I visited there in the lead-up to the 2010 election with the then shadow minister, the Hon. Terry Stephens from the other place. It was my first opportunity to visit a prison and, once again, apprehension set in because you never know quite what the experience is going to be like. It was somewhat daunting, I do not doubt that. However, that said, it was a privilege to be able to tour the facility and see firsthand how the prison at Port Lincoln operates.
I also visited in 2016, it must have been, when the minister for police and corrections, as he was then, the Hon. Peter Malinauskas in the other place, visited the Port Lincoln Prison to celebrate its 50th year birthday. Of course, many of those who had been involved in the prison over the previous 50 years were present for that day, as were a lot of the security people, so it was quite an event.
The interesting thing about Port Lincoln Prison is that it is accommodated on and within some 200 hectares of farming property, so it is a working farm. Being on Eyre Peninsula, it grows wheat, barley, canola and all those things. It has a farm manager in place and prisoners are for the most part gainfully engaged on the farm production systems. The 200 hectares, about 500 acres, is a big area of land. It was stony country in the first instance—limestone and Lincoln weed. I remember in the early days, pre stone rollers, the prisoners spending a lot of time ripping and picking stones. There was certainly plenty of work for them to do.
There is also a commercial garden in place. It produces a wide range of vegetables, which are used within Port Lincoln Prison. They are also sold to the local community through contracts with local supermarkets, vegetable retail outlets, hotels and restaurants. The prison, the prisoners and those working at the prison are very much involved in the local community. It is a really important part of serving time and also of rehabilitation, I suspect.

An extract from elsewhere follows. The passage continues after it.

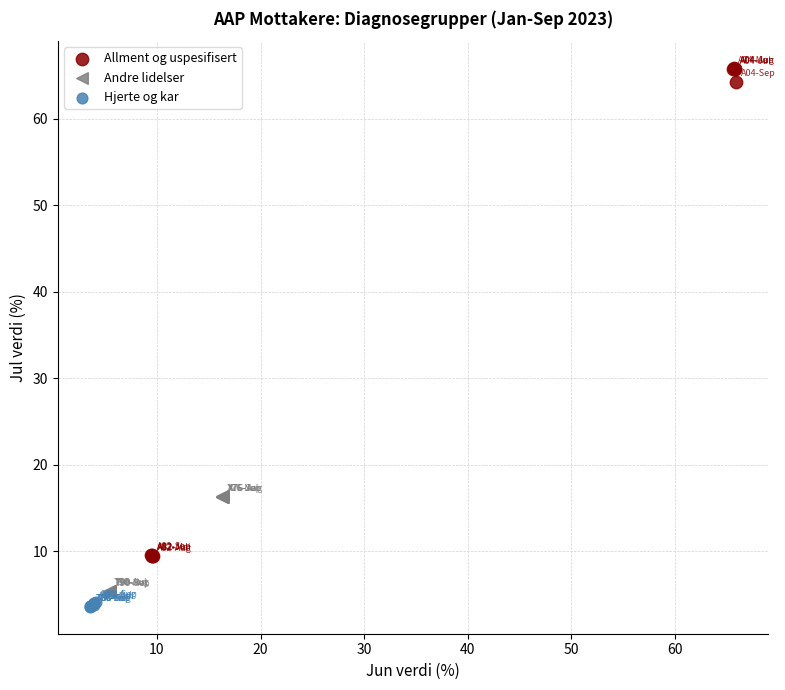

Which series contains the lowest Y value?

Hjerte og kar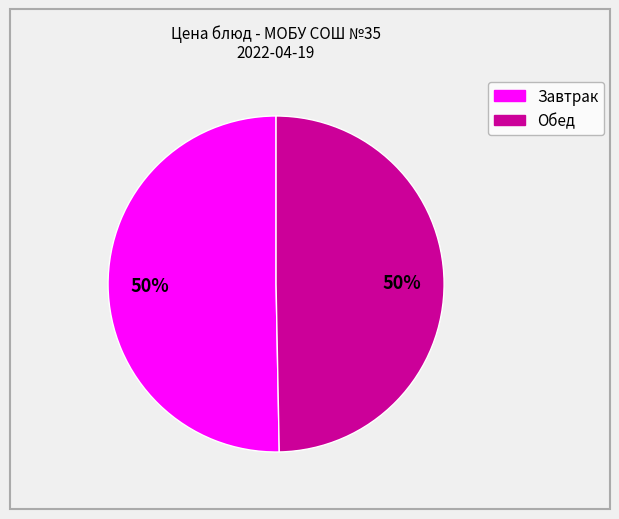

To the nearest percent, what is the average slice percentage?

50%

Port Lincoln on the West Coast is famous for its aquaculture. There are aquaculture industry partnerships with Port Lincoln Prison, producing such things as oyster baskets, oyster cages and other custom-made products upon request. I think it is a really good example of how prisons can incorporate themselves into the local community. It is also a big employer, as I said earlier. In fact, a little ironically, the Labor candidate for Flinders at the last election was a security guard at Port Lincoln Prison. It is certainly a big employer, and those I talk to say that it is an excellent job and that they are pleased to be working there.

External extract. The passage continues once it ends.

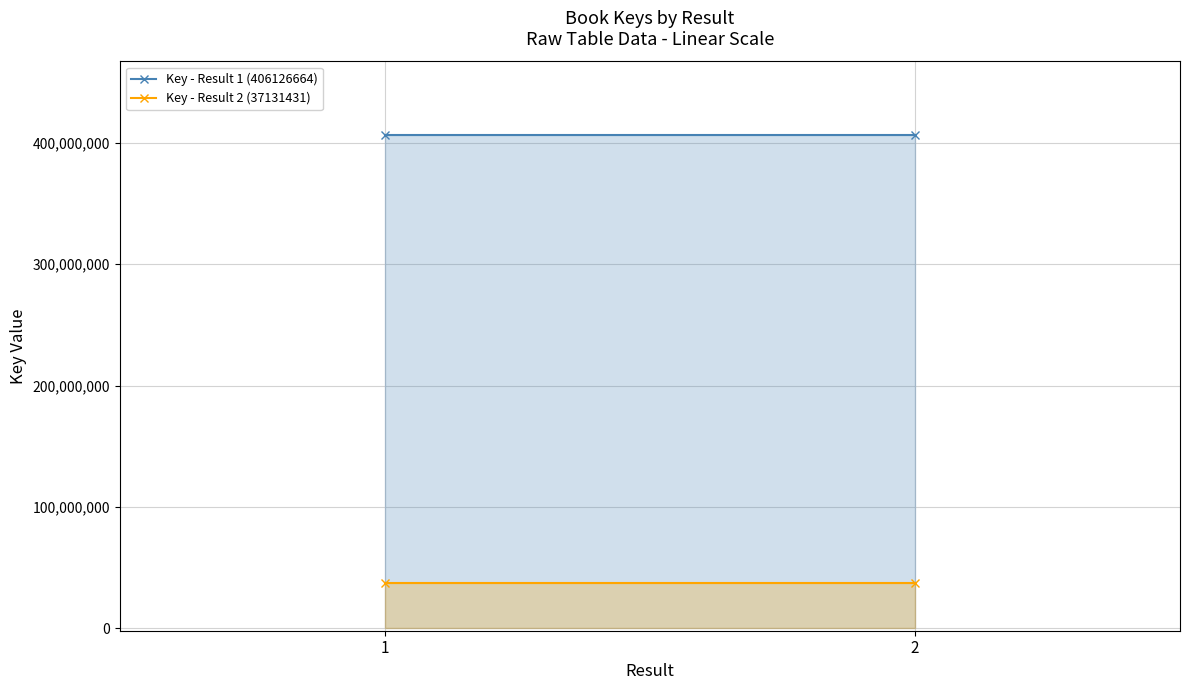

Where is Key - Result 2 (37131431) nearest to the value 37131431?

1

I have a friend who works on the prison campus in education. Of course, we are all aware, and it is no surprise, that prisoners often have quite low levels of literacy and numeracy. That is something that is being addressed through the provision of education on campus. An indicator of one’s success in life can be one’s level of numeracy and literacy. For prisoners to have the opportunity to improve their skills, their basic skills in literacy and numeracy, while they are incarcerated is a good thing. I understand that many of them take up the opportunity. I had an invitation recently to visit once again to look at the education facility at Port Lincoln Prison.
That is all well and good, but back to the bill. Of course, it is significant and will impact significantly on those who are serving sentences. It will mean that they will not be able to vote in state elections. It does have support in the broader community. It comes on the back of an election commitment the Marshall team made prior to the recent state election. I look forward to the passage of the bill.